=== Section Start ===

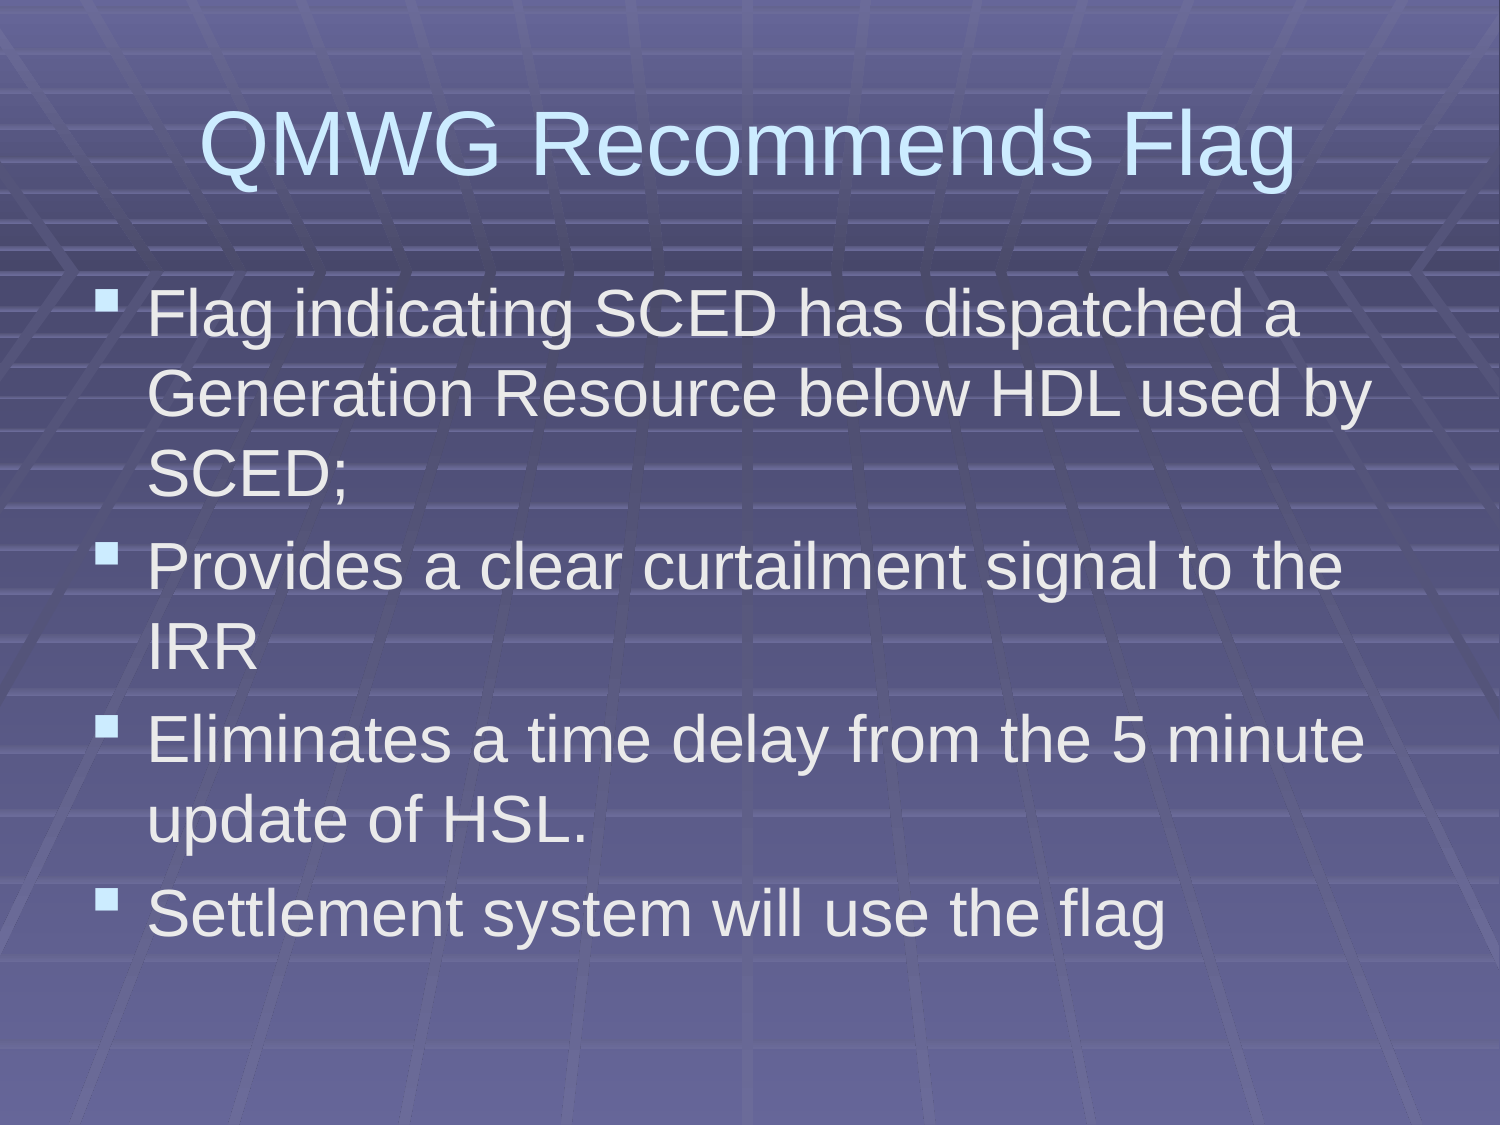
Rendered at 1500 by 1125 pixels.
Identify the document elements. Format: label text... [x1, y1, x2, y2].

list Flag indicating SCED has dispatched a Generation Resource below HDL used by SCED; Provides a clear curtailment signal to the IRR Eliminates a time delay from the 5 minute update of HSL. Settlement system will use the flag [74, 261, 1425, 1001]
title QMWG Recommends Flag [74, 44, 1425, 233]
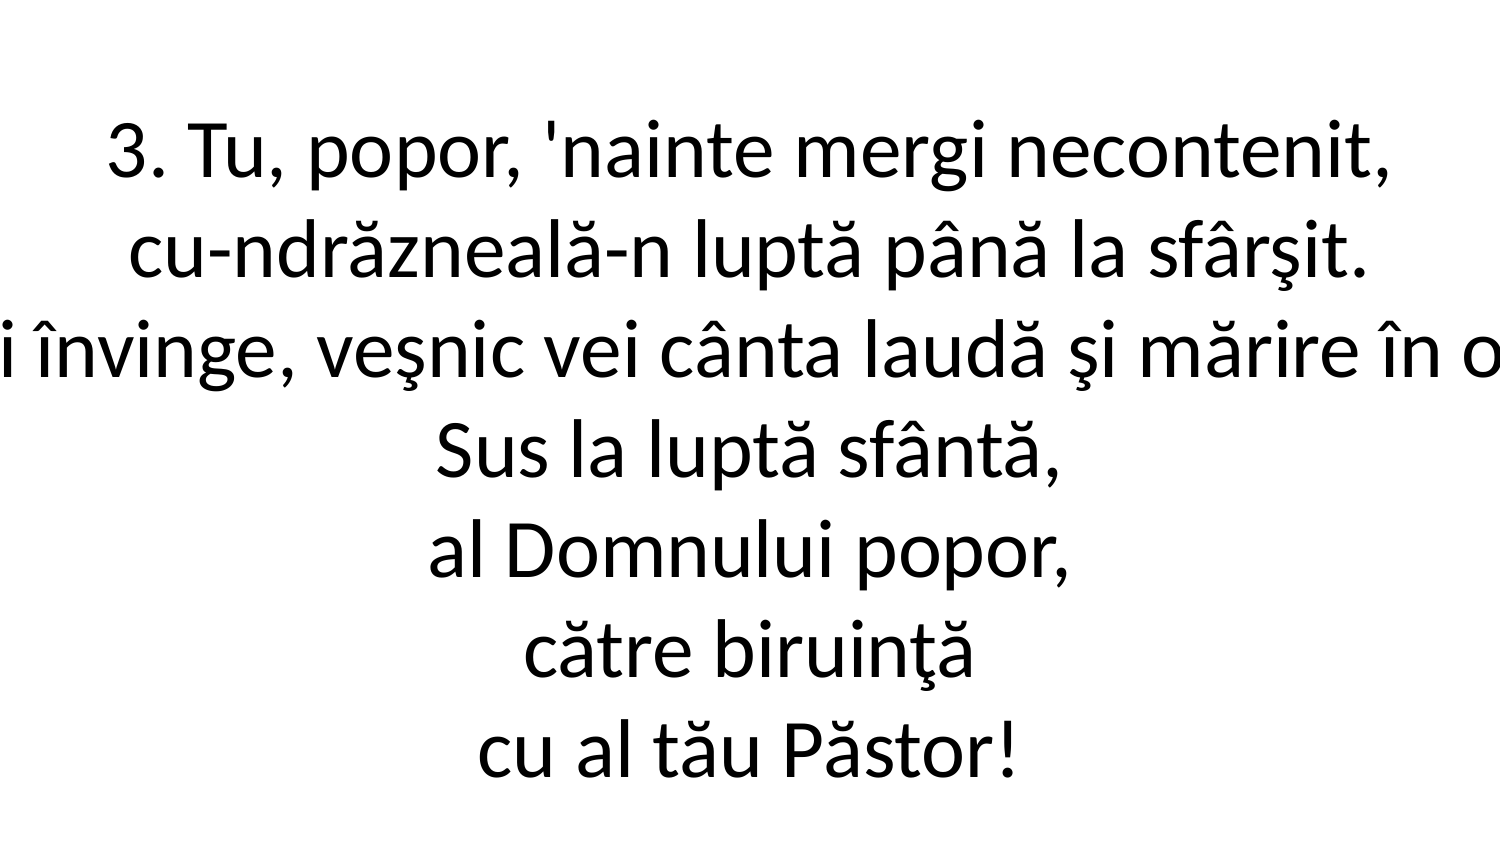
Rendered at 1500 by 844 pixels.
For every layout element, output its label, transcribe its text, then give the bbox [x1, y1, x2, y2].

text_box 3. Tu, popor, 'nainte mergi necontenit, cu-ndrăzneală-n luptă până la sfârşit. Iar când vei învinge, veşnic vei cânta laudă şi mărire în onoarea Sa! Sus la luptă sfântă, al Domnului popor, către biruinţă cu al tău Păstor! [0, 42, 1500, 802]
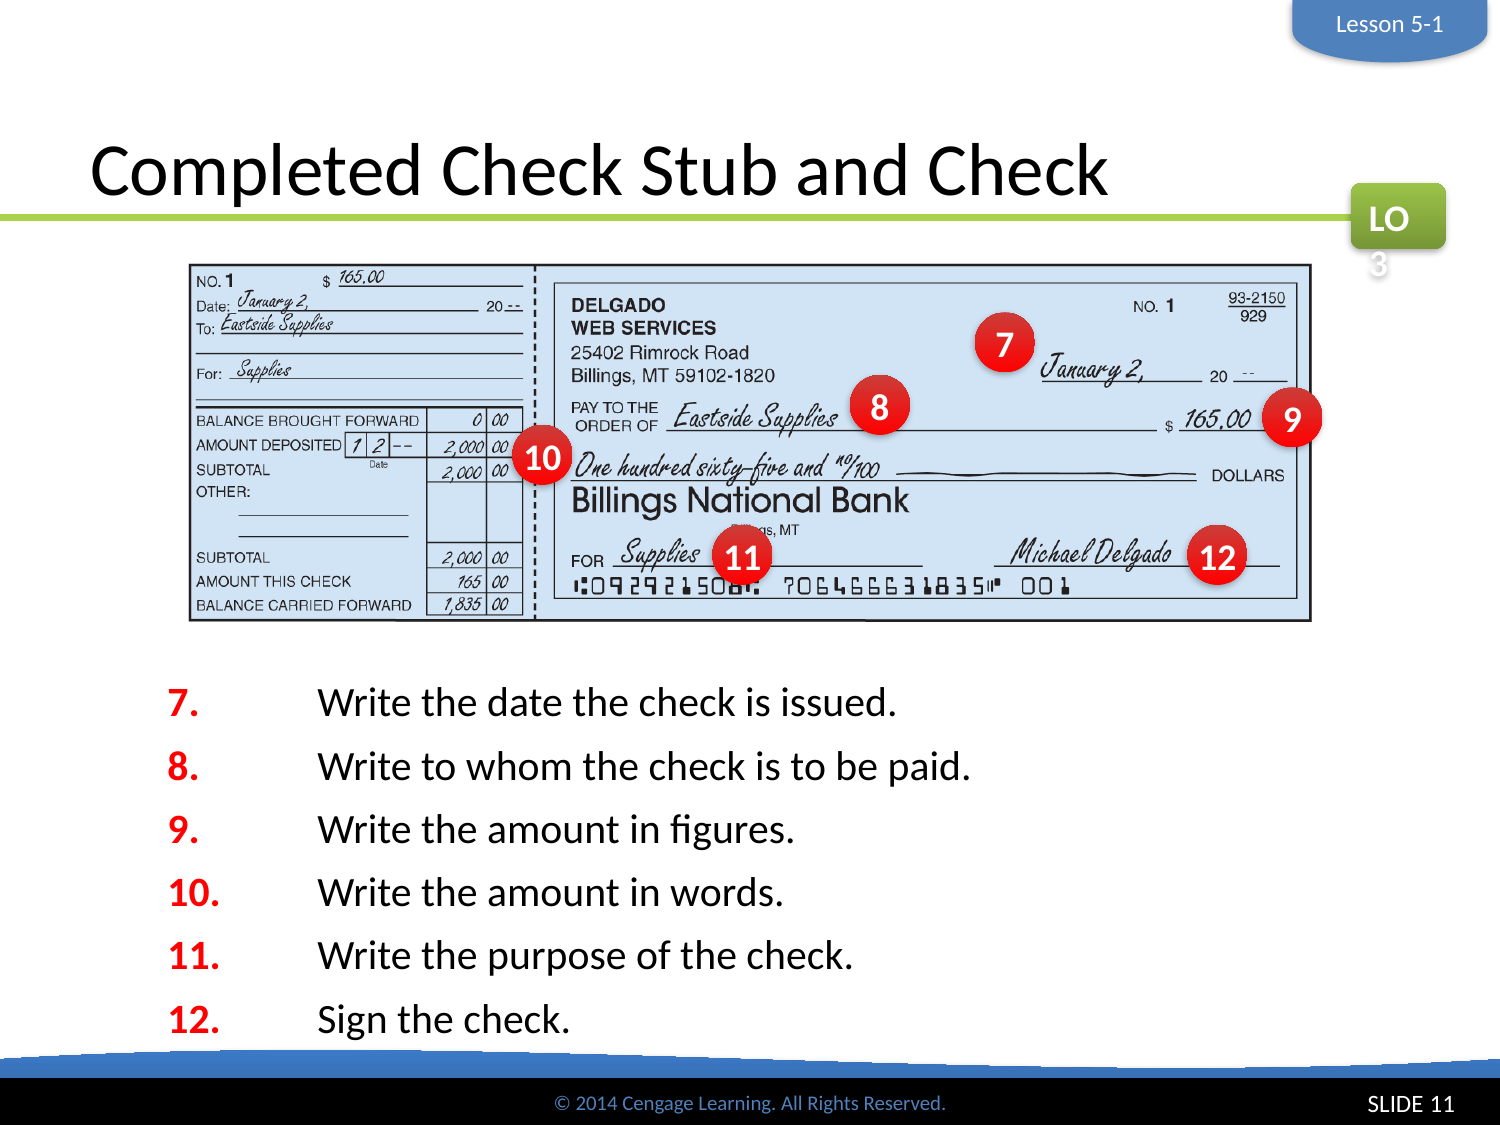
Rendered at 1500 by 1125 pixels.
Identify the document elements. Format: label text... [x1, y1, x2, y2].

=== Section End ===

### INSTRUCTIONS TO FOLLOW
Should a picture appear among the entries above, omit it and repeat everything else exactly.

### YOUR RESPONSE
Rendered at 1500 by 1125 pixels.
Identify the document elements. Format: label text... [x1, y1, x2, y2].

list Flag indicating SCED has dispatched a Generation Resource below HDL used by SCED; Provides a clear curtailment signal to the IRR Eliminates a time delay from the 5 minute update of HSL. Settlement system will use the flag [74, 261, 1425, 1001]
title QMWG Recommends Flag [74, 44, 1425, 233]
Rendered at 1500 by 844 pixels.
For every layout element, output its label, transcribe its text, then give the bbox [x1, y1, x2, y2].

text_box 3. Tu, popor, 'nainte mergi necontenit, cu-ndrăzneală-n luptă până la sfârşit. Iar când vei învinge, veşnic vei cânta laudă şi mărire în onoarea Sa! Sus la luptă sfântă, al Domnului popor, către biruinţă cu al tău Păstor! [0, 42, 1500, 802]
Rendered at 1500 by 1125 pixels.
Identify the document elements. Format: label text... [x1, y1, x2, y2].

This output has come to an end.